# [What you should do]
Below are records to transcribe exactly, without their pictures.

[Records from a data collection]
== == ==

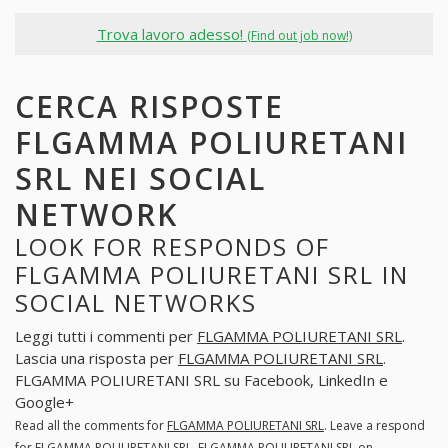
Trova lavoro adesso!
(Find out job now!)
CERCA RISPOSTE
FLGAMMA POLIURETANI
SRL NEI SOCIAL
NETWORK
LOOK FOR RESPONDS OF
FLGAMMA POLIURETANI SRL IN
SOCIAL NETWORKS
Leggi tutti i commenti per
FLGAMMA POLIURETANI SRL
.
Lascia una risposta per
FLGAMMA POLIURETANI SRL
.
FLGAMMA POLIURETANI SRL su Facebook, LinkedIn e
Google+
Read all the comments for
FLGAMMA POLIURETANI SRL
. Leave a respond
for
FLGAMMA POLIURETANI SRL
. FLGAMMA POLIURETANI SRL on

== == ==

# [Output below]
Trova lavoro adesso!
(Find out job now!)
CERCA RISPOSTE
FLGAMMA POLIURETANI
SRL NEI SOCIAL
NETWORK
LOOK FOR RESPONDS OF
FLGAMMA POLIURETANI SRL IN
SOCIAL NETWORKS
Leggi tutti i commenti per
FLGAMMA POLIURETANI SRL
.
Lascia una risposta per
FLGAMMA POLIURETANI SRL
.
FLGAMMA POLIURETANI SRL su Facebook, LinkedIn e
Google+
Read all the comments for
FLGAMMA POLIURETANI SRL
. Leave a respond
for
FLGAMMA POLIURETANI SRL
. FLGAMMA POLIURETANI SRL on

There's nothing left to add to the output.